Humans can isolate a single voice in a crowd and is usually good at doing so, but how about computers? Well... Not so much. Just ask anyone trying to talk to a smart speaker at a house party. Google may have a surprisingly straightforward solution. The researchers have developed a deep learning system that can pick out a specific voice by looking at people's faces when they are speaking. The team trained its neural network model to recognise individual people speaking by themselves and then created virtual "parties" to teach the AI how to isolate multiple voices into distinct audio tracks.
The results, which can be seen in the video below, are uncanny. Even when people are clearly trying to compete with each other (such as comedians) the AI can generate a clean audio track for one person just by focusing on their face. That's true even if the person partially obscures their face with hand gestures or a microphone.

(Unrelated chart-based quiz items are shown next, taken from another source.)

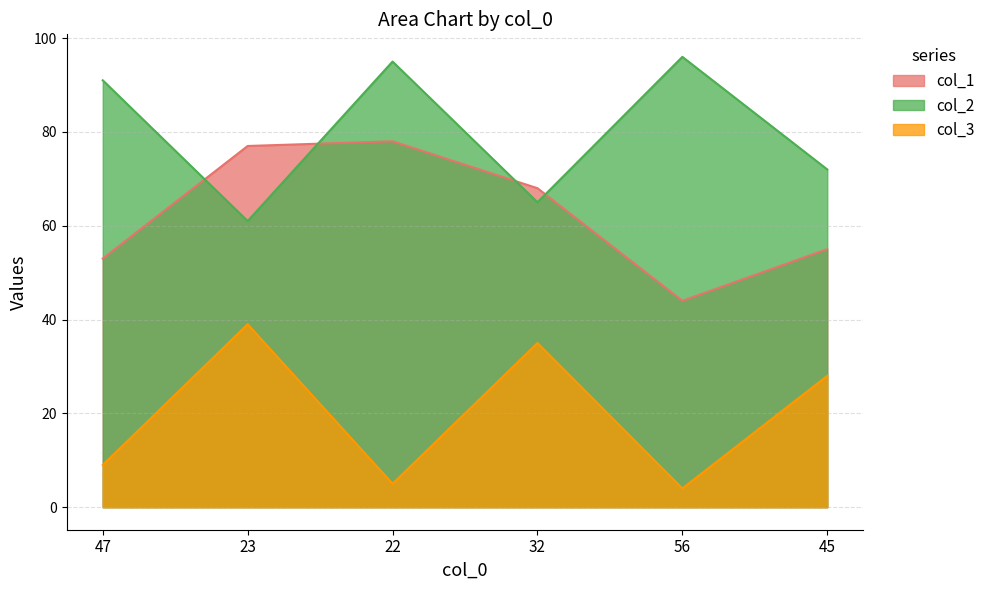

Which series has the largest range (max minus min)?

col_2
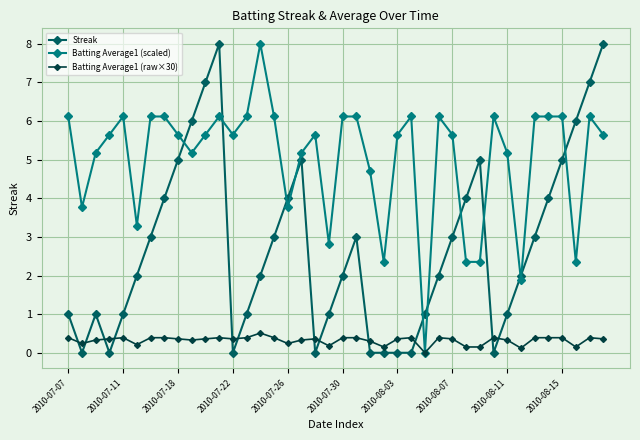

True or false: Streak has more than 2 interior local peaks.

True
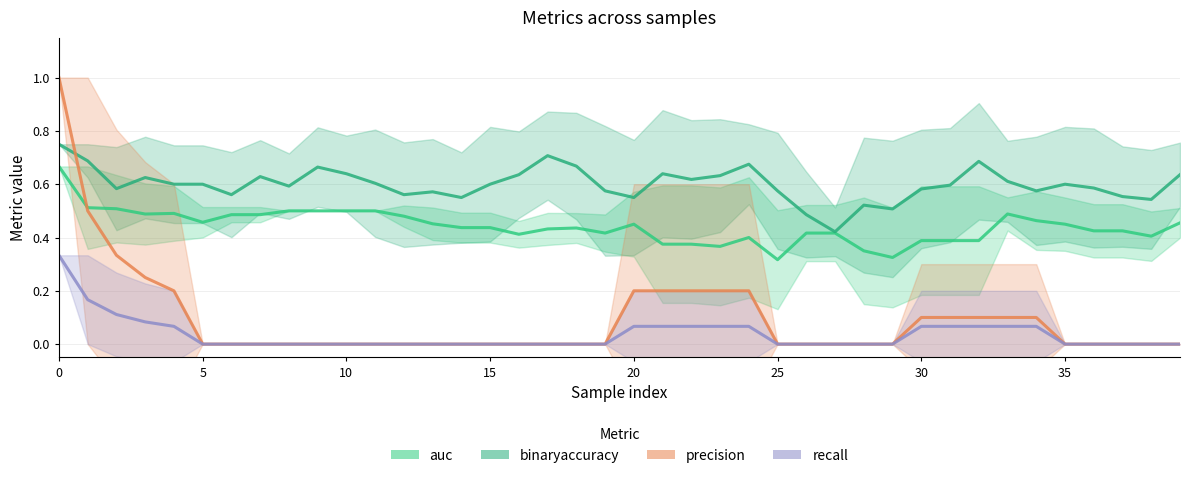

The value of precision at 38 is 0.0. True or false?

True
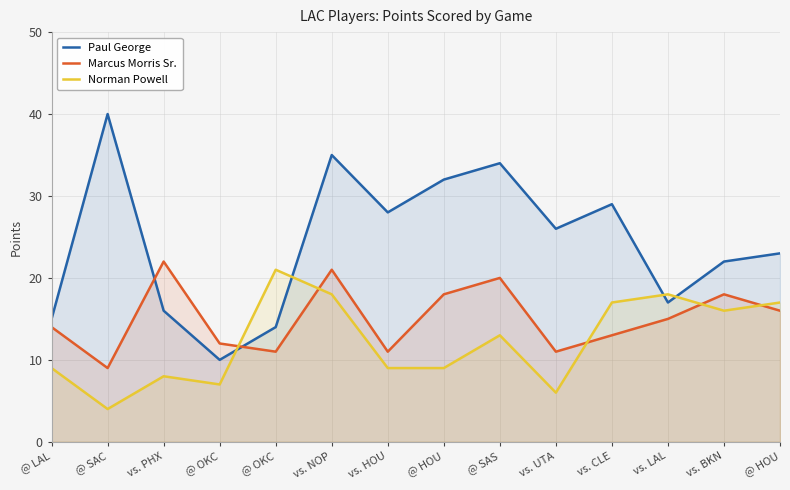

Does the chart have visible grid lines?

Yes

Google is exploring opportunities to use this feature in its products, but there are more than a few prime candidates. It is potentially ideal for video chat services, where it could help users understand someone talking in a crowded room. It could also be helpful for speech enhancement in video recordings. There are big implications for accessibility: it could lead to camera-linked hearing aids that boost the sound of whoever's in front of you, and more effective closed captioning. However, there are potential privacy issues (it could be used for public eavesdropping) but it would be too difficult to limit the voice separation to people who've clearly given their consent.